By Martha Wells
I loved Martha Wells’ City of Bones and Death of the Necromancer, which I read decades ago, but I hadn’t seen anything by her in a hot minute, until this series started coming up on my feed. This isn’t a novel-length work; it’s more like a novelette or long short story, which isn’t my favorite length to read. But the premise of a security bot that dislikes its job and hacks its own system so it can spend time watching TV instead of spending time with the humans it’s supposed to be protecting is darkly hilarious, as is the fact that it calls itself “Murderbot.”
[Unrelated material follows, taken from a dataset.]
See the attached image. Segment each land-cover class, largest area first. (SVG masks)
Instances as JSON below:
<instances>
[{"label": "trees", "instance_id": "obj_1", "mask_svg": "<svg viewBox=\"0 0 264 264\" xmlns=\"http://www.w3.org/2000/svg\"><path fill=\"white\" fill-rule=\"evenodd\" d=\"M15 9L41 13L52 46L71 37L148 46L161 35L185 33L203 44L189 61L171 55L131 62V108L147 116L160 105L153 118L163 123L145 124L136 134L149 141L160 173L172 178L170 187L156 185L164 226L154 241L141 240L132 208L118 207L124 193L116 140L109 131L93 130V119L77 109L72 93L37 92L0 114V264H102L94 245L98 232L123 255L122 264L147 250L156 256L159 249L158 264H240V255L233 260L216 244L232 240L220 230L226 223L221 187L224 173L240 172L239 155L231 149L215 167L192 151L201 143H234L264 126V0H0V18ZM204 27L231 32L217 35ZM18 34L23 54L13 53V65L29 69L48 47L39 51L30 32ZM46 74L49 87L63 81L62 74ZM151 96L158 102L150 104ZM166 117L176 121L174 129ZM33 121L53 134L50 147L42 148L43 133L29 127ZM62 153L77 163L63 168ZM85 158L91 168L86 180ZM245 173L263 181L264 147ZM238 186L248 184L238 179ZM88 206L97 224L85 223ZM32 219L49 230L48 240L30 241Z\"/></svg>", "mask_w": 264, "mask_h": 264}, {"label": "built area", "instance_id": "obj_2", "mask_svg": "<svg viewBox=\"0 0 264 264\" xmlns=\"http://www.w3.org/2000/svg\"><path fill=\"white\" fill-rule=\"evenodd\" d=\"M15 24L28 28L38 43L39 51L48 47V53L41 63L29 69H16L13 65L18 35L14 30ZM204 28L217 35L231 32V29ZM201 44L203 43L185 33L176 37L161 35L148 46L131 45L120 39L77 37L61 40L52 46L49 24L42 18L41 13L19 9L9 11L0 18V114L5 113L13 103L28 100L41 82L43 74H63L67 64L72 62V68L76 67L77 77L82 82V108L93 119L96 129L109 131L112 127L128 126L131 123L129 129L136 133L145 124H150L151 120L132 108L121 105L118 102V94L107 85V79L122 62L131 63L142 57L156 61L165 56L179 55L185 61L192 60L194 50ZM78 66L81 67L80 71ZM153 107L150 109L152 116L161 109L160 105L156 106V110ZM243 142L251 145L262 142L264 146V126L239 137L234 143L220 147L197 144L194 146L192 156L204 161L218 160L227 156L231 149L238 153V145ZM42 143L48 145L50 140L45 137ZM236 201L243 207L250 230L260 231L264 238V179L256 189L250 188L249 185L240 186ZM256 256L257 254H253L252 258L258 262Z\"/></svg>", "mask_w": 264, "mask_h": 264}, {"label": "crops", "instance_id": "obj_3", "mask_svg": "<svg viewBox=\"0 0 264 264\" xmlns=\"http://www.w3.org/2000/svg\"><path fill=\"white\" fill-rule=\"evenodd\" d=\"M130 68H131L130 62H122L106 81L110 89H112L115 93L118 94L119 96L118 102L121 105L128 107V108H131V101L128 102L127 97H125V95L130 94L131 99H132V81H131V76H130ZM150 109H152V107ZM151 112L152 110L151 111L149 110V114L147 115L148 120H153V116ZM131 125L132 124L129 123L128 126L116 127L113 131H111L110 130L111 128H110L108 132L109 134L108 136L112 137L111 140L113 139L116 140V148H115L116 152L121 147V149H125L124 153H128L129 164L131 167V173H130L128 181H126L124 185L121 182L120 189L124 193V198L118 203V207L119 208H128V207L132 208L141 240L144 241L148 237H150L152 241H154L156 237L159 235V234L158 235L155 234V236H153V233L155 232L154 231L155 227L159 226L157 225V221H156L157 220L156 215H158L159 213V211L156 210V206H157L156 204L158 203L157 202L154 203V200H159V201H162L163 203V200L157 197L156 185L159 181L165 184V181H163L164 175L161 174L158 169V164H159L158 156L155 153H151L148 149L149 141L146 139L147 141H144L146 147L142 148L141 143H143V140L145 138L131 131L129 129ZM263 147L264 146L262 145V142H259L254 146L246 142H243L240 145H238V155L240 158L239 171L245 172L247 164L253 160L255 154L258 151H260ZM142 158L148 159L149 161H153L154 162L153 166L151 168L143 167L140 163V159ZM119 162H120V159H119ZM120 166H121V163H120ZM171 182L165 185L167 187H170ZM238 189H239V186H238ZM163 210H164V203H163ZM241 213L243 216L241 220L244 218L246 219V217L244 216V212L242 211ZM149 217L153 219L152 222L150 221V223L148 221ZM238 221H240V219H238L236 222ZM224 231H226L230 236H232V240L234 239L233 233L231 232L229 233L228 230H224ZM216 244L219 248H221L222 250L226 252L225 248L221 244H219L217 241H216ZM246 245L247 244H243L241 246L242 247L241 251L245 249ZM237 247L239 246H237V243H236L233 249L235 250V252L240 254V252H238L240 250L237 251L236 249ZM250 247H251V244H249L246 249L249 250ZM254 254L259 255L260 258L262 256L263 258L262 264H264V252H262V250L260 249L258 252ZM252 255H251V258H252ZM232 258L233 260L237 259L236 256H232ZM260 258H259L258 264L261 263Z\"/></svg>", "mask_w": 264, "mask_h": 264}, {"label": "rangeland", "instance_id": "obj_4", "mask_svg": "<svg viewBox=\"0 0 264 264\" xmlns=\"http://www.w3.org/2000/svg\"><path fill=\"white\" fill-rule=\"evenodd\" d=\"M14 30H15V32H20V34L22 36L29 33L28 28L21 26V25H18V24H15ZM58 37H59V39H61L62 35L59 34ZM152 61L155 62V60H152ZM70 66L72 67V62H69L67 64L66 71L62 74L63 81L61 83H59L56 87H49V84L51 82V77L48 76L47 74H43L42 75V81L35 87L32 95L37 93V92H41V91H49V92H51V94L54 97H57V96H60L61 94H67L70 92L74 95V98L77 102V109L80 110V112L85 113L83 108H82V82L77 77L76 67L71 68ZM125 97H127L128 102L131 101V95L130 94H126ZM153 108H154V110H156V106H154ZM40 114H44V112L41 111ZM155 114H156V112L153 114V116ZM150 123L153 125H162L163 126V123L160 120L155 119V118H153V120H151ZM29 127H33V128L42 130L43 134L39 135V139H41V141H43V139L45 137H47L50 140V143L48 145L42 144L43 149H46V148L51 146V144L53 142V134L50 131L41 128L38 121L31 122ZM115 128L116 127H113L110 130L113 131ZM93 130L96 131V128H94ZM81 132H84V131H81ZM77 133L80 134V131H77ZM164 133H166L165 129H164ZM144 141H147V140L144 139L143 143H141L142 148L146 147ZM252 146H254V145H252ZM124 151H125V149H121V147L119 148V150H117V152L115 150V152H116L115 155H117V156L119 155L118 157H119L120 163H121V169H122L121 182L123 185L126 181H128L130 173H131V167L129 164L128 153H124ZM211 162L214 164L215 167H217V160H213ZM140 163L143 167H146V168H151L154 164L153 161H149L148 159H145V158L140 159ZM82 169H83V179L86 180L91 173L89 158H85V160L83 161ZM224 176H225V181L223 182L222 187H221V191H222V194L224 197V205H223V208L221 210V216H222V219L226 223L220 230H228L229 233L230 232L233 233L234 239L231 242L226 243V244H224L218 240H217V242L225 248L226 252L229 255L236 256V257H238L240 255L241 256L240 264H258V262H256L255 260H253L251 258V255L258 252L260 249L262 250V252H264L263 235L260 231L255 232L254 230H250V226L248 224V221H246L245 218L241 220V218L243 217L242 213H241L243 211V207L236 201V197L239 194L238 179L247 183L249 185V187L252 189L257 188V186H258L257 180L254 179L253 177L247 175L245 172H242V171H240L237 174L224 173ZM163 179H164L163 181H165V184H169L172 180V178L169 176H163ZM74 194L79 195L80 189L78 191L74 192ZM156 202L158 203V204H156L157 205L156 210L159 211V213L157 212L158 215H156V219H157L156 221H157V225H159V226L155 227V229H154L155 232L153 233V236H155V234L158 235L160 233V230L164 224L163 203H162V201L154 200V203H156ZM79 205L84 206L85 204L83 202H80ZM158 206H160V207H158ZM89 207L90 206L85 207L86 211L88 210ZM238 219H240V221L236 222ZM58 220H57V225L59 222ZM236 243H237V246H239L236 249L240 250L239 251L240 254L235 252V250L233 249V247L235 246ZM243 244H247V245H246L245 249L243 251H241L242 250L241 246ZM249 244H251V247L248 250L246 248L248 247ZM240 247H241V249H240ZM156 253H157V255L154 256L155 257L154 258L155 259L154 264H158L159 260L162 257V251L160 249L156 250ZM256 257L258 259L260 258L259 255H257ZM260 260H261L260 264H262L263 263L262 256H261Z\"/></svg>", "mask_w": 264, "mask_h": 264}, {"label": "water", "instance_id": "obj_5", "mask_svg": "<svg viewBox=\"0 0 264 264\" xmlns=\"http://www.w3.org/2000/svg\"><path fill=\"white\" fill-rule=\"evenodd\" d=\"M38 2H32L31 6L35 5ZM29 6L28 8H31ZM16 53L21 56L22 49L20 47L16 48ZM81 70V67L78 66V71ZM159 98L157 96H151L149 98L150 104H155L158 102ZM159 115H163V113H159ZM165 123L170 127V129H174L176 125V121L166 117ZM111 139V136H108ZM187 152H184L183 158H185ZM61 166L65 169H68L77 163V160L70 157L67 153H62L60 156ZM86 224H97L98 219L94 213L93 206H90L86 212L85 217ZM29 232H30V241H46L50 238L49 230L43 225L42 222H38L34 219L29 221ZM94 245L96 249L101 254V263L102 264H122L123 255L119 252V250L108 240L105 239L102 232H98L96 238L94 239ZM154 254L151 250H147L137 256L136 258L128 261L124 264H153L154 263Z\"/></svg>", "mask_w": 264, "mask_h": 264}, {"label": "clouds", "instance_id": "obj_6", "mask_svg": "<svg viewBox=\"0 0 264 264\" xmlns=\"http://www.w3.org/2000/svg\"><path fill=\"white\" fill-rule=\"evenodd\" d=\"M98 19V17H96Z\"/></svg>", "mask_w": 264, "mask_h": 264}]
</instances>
It’s set in a dystopian hyper-capitalistic future where “the company” owns pretty much everything and planets have to rent things from it, often at usurious rates. The company is cheap and heavily corporate, with lots of rules and protocols which Murderbot avoids as much as it can. For example, Murderbot has no idea the mission the humans are on because it finds mission briefings boring and annoying and it deleted it unread to make more space for serial entertainment. This was hilariously relatable.
The weakness of this story was in its plot, specifically, the big climax. They didn’t explain what their big plan was to defeat the antagonists, which is fine (good storytelling, actually) but even after they executed their plan, I wasn’t sure what happened. There wasn’t enough exposition to put the pieces into place for me. They won, okay great, and now into the denouement. I would have liked a few more paragraphs explaining things for me, especially since all the technology was so new that it wasn’t obvious where people had to be in order to carry out their mission, etc. Probably it would merit a re-listen, especially since the character details were front-loaded and my brain categorized them as the injured one, the asshole, the leader, and any other name was just “another human.”
Still, it’s a fun listen and worthwhile sci-fi. At three hours (give or take) your investment is low. It’s part of a series, but it’s not like it left on a cliffhanger, so you can stop at one and not feel ripped off.